Any experts in here? Somewhat technical question
My situation is as follows;
I am first-time home buyer, and I have saved up down-payment in RRSPs. Meanwhile, I've met my wife two years ago, and we got married this past summer. She also has RRPs and savings. When we went to purchase a new construction home, my wife told me that she might have a condo title in her name after I explained to her about land transfer tax and RRSP benefits for first time home buyers.
So we investigated some more. Wife's grandma (with my wife's permission) put her on the title as an insurance after my wife's mom (who also lives in the condo with grandma) joined a Catholic convent. To clarify, my wife never lived there. The lawyer who did the paperwork did do a full title I believe not a sublet.
My question is, does this disqualify us from first time home buyers tax rebate? If so, could there be a work-around?

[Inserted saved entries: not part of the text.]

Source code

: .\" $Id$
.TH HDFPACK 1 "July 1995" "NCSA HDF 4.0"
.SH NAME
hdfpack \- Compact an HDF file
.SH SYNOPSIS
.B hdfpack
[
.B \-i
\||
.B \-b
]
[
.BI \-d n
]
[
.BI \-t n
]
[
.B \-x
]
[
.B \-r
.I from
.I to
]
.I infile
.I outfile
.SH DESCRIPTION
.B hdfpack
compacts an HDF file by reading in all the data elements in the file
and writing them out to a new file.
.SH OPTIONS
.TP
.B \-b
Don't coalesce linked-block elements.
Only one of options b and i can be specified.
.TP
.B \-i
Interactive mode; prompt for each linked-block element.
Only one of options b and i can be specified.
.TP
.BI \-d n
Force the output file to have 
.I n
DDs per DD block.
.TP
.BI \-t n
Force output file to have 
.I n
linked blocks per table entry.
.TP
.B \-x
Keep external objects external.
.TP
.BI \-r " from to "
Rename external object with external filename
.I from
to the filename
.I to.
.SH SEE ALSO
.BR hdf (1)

I've asked manny people, but nobody seams to know for sure. So far people seam to think that we wouldn't be able to claim tax refund, but we might be able to withdraw our RRSPs.
Thanks in advance
I think you need a lawyer to answer this one. The argument is that your wife does not have "beneficial ownership" until your grandmother passes away - that the condo was put into joint ownership only for estate planning purposes; and even in the absence of a written agreement your wife could provide evidence that she put no money into the property. But that has to do with attribution rules on jointly-owned property for tax purposes. I don't know if the tax rebate rules would recognize this.

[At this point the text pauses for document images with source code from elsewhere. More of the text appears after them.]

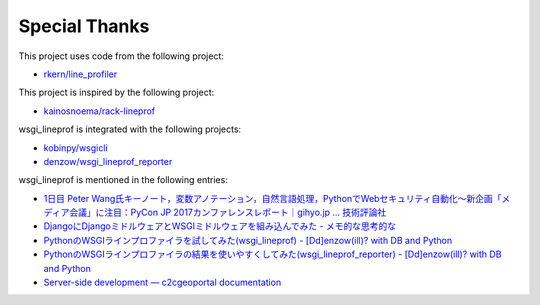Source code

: Special Thanks
==============
This project uses code from the following project:

* `rkern/line_profiler <https://github.com/rkern/line_profiler>`_

This project is inspired by the following project:

* `kainosnoema/rack-lineprof <https://github.com/kainosnoema/rack-lineprof>`_

wsgi_lineprof is integrated with the following projects:

* `kobinpy/wsgicli <https://github.com/kobinpy/wsgicli>`_
* `denzow/wsgi_lineprof_reporter <https://github.com/denzow/wsgi_lineprof_reporter>`_

wsgi_lineprof is mentioned in the following entries:

* `1日目 Peter Wang氏キーノート，変数アノテーション，自然言語処理，PythonでWebセキュリティ自動化～新企画「メディア会議」に注目：PyCon JP 2017カンファレンスレポート｜gihyo.jp … 技術評論社 <http://gihyo.jp/news/report/01/pyconjp2017/0001?page=4>`_
* `DjangoにDjangoミドルウェアとWSGIミドルウェアを組み込んでみた - メモ的な思考的な <http://thinkami.hatenablog.com/entry/2016/12/13/061856>`_
* `PythonのWSGIラインプロファイラを試してみた(wsgi_lineprof) - [Dd]enzow(ill)? with DB and Python <http://www.denzow.me/entry/2017/09/18/162154>`_
* `PythonのWSGIラインプロファイラの結果を使いやすくしてみた(wsgi_lineprof_reporter) - [Dd]enzow(ill)? with DB and Python <http://www.denzow.me/entry/2017/09/20/233219>`_
* `Server-side development — c2cgeoportal documentation <https://camptocamp.github.io/c2cgeoportal/master/developer/server_side.html>`_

Last edited by OhGreatGuru; 2017-01-05 at 09:01 PM.
Looks like you qualify for both
For income new home buyers amount
Line 369 - Home buyers' amount
You can claim $5,000 for the purchase of a qualifying home in 2016 if both of the following apply:
you or your spouse or common-law partner acquired a qualifying home; and
you did not live in another home owned by you or your spouse or common-law partner in the year of acquisition or in any of the four preceding years (first-time home buyer).
So key word is 'live in' So if you or your spouse did not live in the condo she 'owned' you are all set
Next, the RSP home buyers plan
From the CRA Web site
You are considered a first-time home buyer if, in the four year period, you did not occupy a home that you or your current spouse or common-law partner owned.
The key word here is occupy so as long as your wife never lived in the house she ' owns' you are ok.
Not so tough and looks like you are all set providing your wife never lived there which I believe you said was the case.